◆ EXERCISE GOAL
Take from the material every line containing the string "down" and copy it.

◆ RECORDS SHOWN
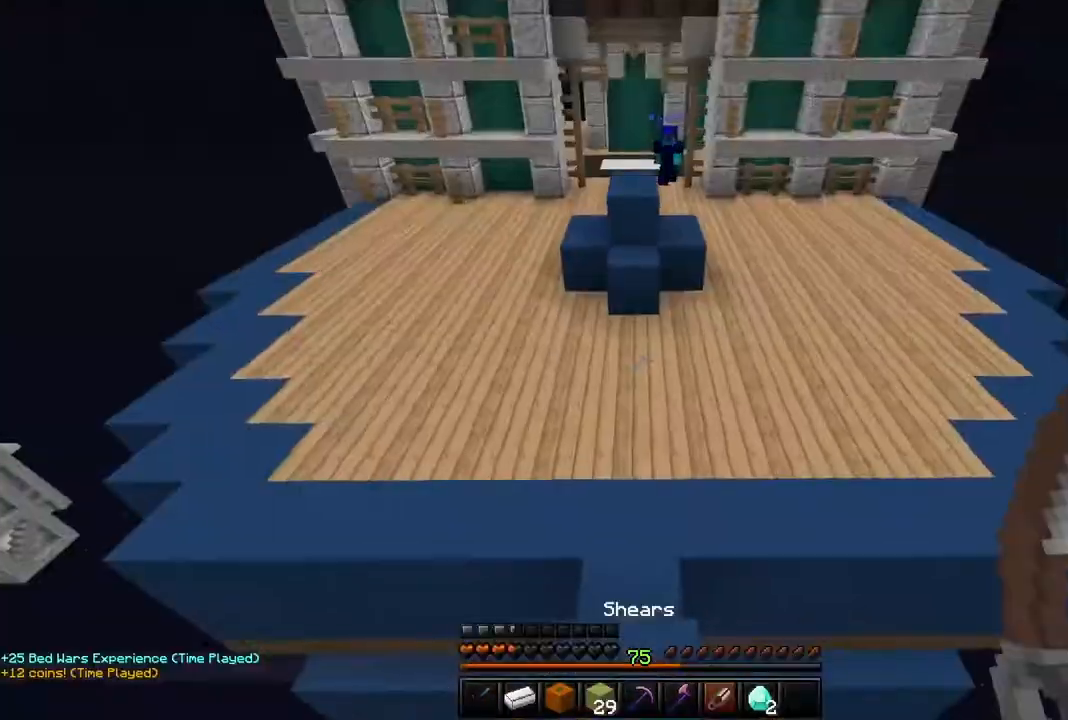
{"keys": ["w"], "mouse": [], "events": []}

---

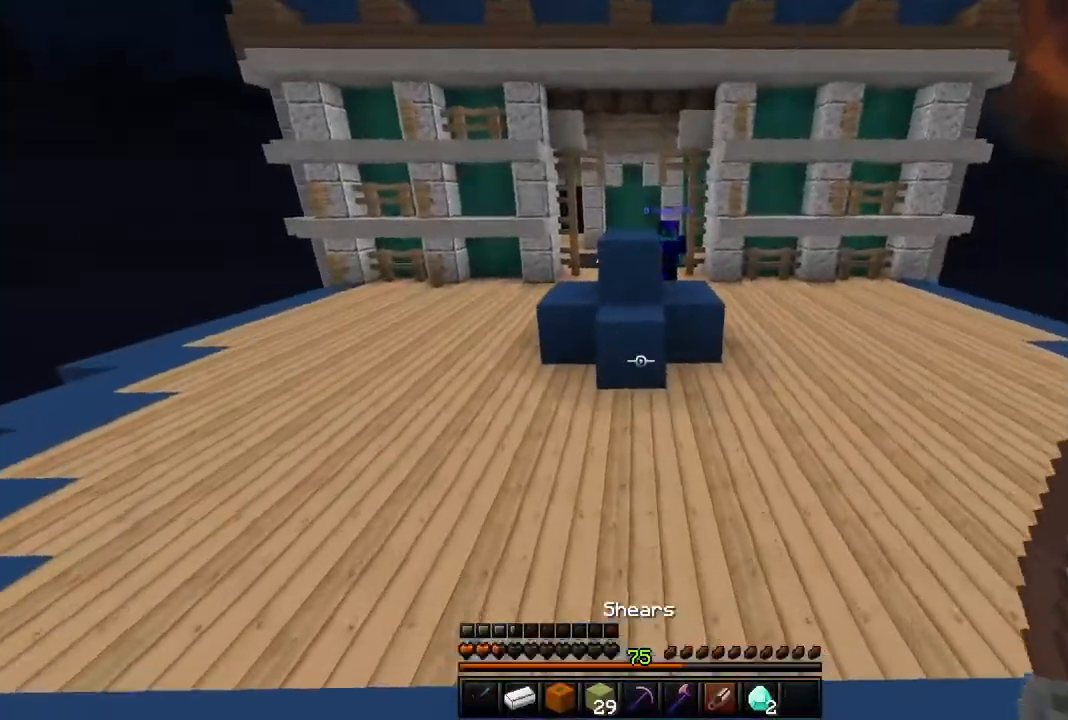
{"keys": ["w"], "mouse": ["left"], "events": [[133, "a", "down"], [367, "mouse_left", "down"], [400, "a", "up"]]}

==

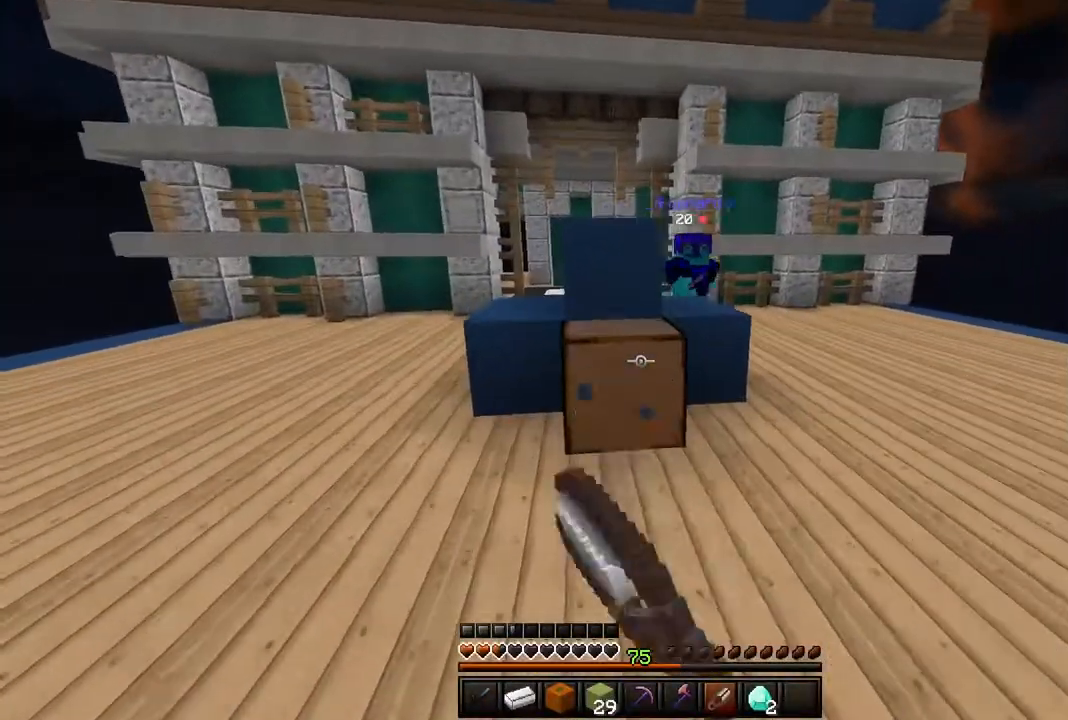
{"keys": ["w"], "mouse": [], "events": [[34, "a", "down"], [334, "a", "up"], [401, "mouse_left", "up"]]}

◆ WRITTEN RESPONSE
{"keys": ["w"], "mouse": ["left"], "events": [[133, "a", "down"], [367, "mouse_left", "down"], [400, "a", "up"]]}
{"keys": ["w"], "mouse": [], "events": [[34, "a", "down"], [334, "a", "up"], [401, "mouse_left", "up"]]}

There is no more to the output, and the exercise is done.